The central tension lies in the intoxicating pull of this wildness, framed as something that spreads. The chorus, "Get dangerous, it's contagious / Outrageous, it's contagious," directly links these extreme behaviors to an infectious quality. It suggests that once you start down this path, the allure of the next thrill becomes irresistible, spreading from one person to another or from one experience to the next. This infectiousness is presented not as a warning, but as an exciting, almost inevitable consequence of embracing the "wild life."
The craft here relies heavily on kinetic, high-stakes imagery and a driving, repetitive structure. Phrases like "Walkin' on a high wire / Over a net of flames" and "shake and roll the dice" amplify the sense of risk and the thrill of uncertainty. The repetition of "contagious" in the chorus, paired with "dangerous" and "outrageous," hammers home the core idea that this lifestyle is a powerful, spreading force.

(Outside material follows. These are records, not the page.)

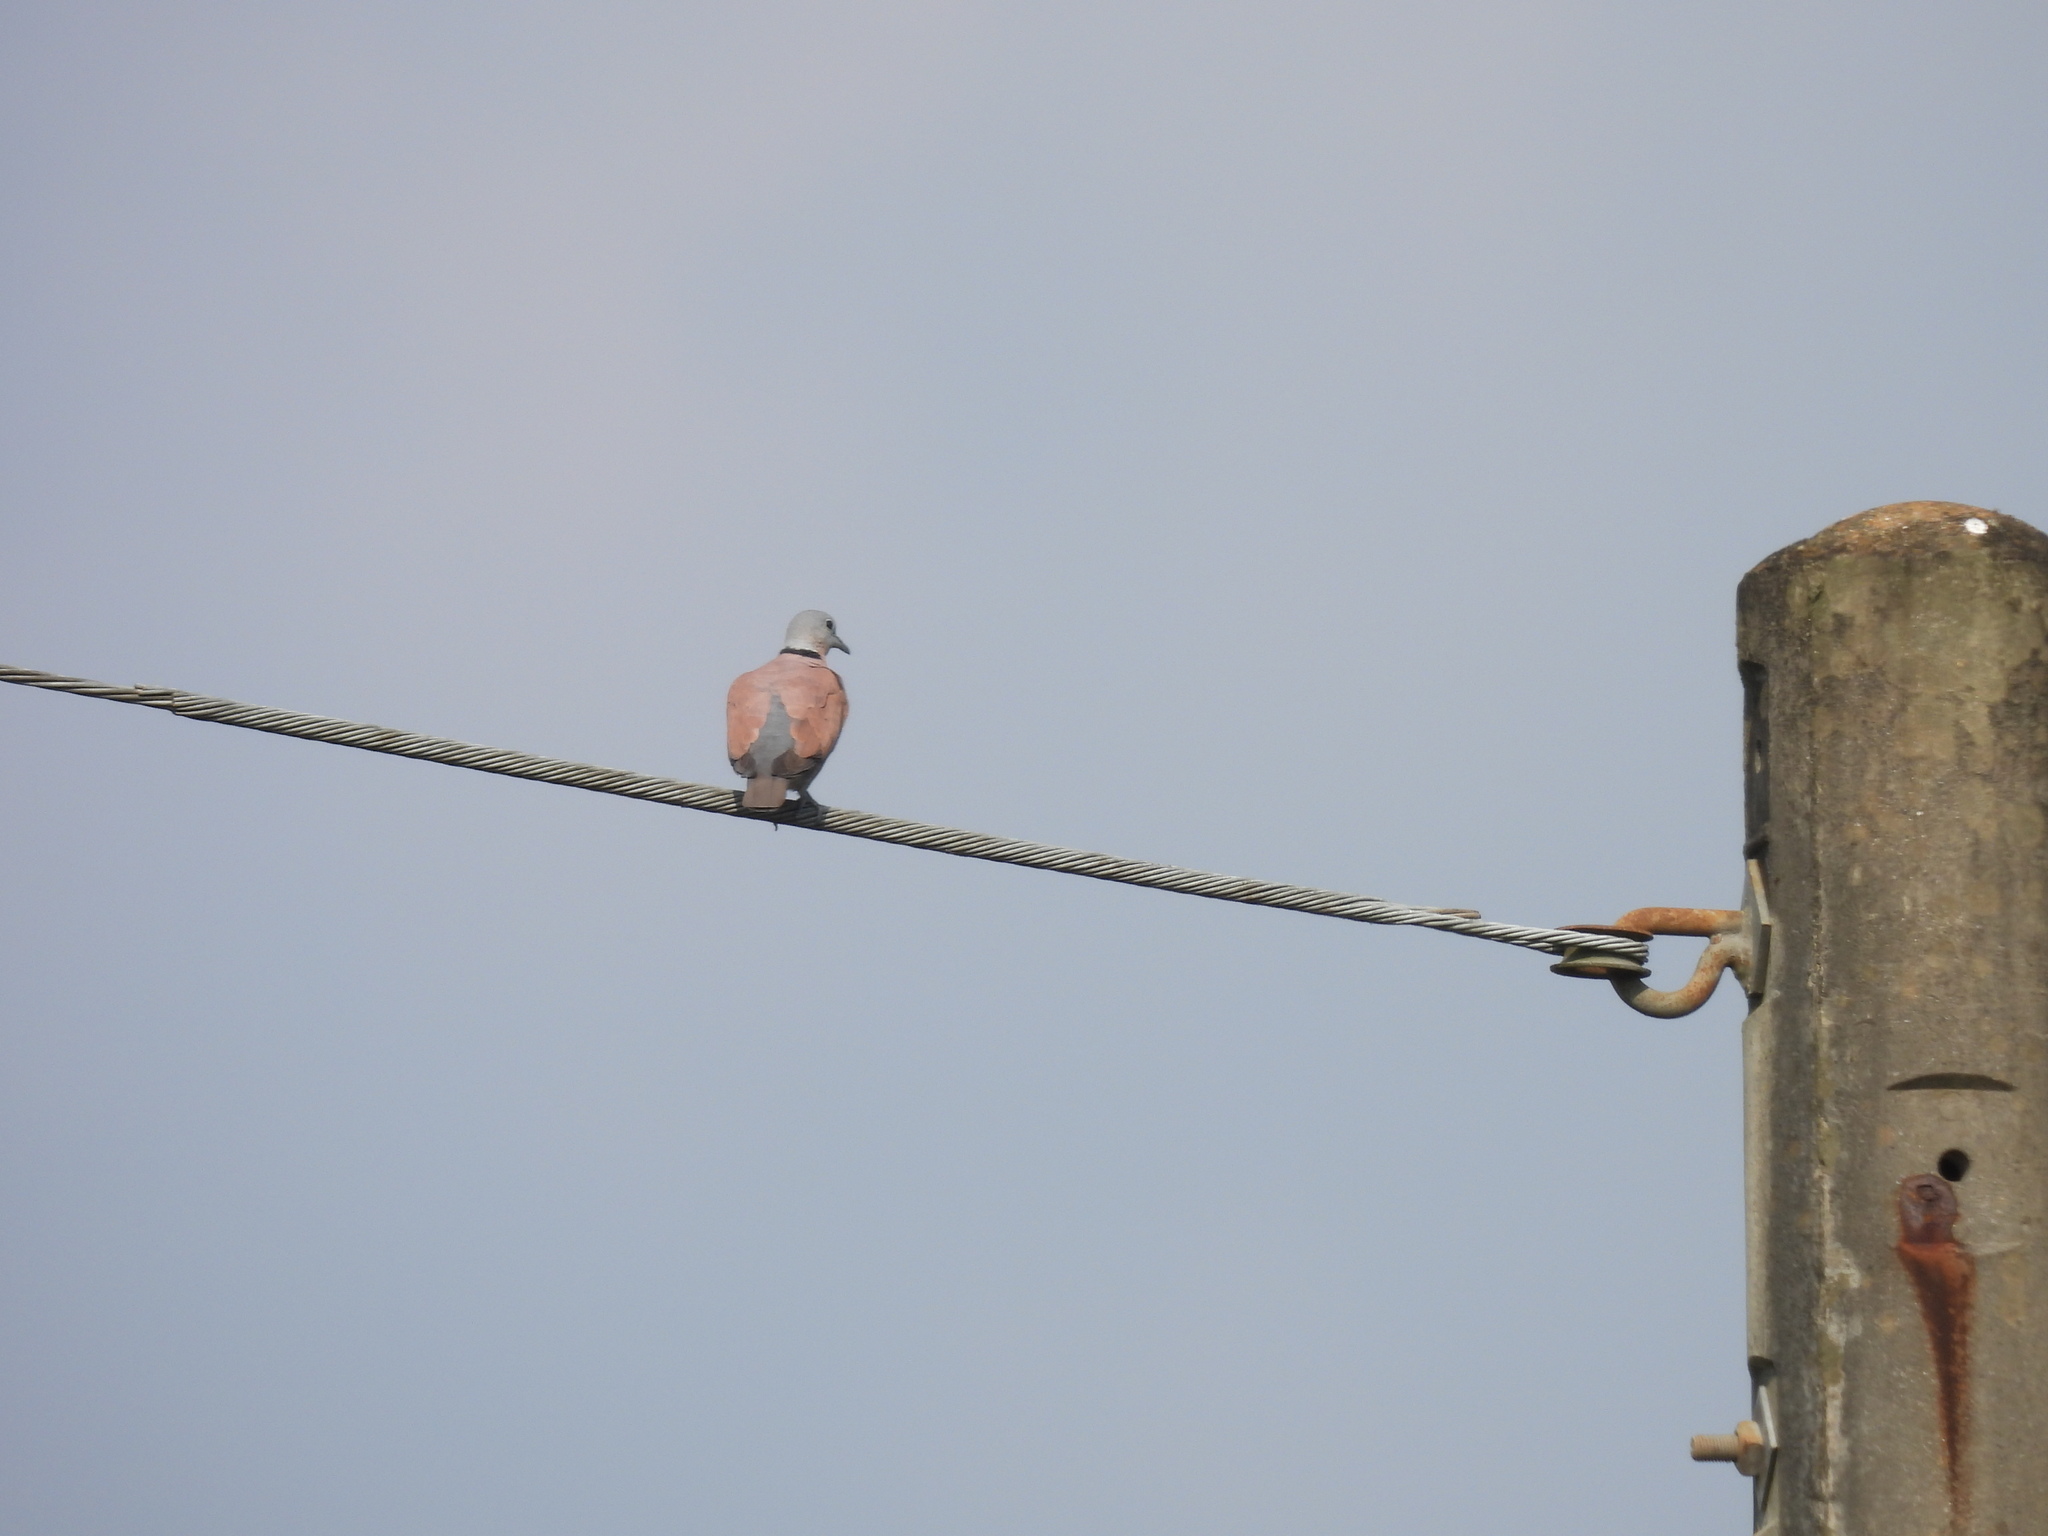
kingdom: Animalia
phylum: Chordata
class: Aves
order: Columbiformes
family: Columbidae
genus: Streptopelia
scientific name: Streptopelia tranquebarica
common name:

The lyrics don't just describe being wild; they make you feel the momentum of it.
Ultimately, the effectiveness of these lyrics stems from their unapologetic celebration of impulse and risk. They tap into a primal urge to break free from constraints and chase exhilarating experiences. By framing this desire as "contagious," the song creates a sense of shared, almost inevitable, escalation, making the prospect of "getting dangerous" feel like an exciting, communal adventure rather than a solitary act.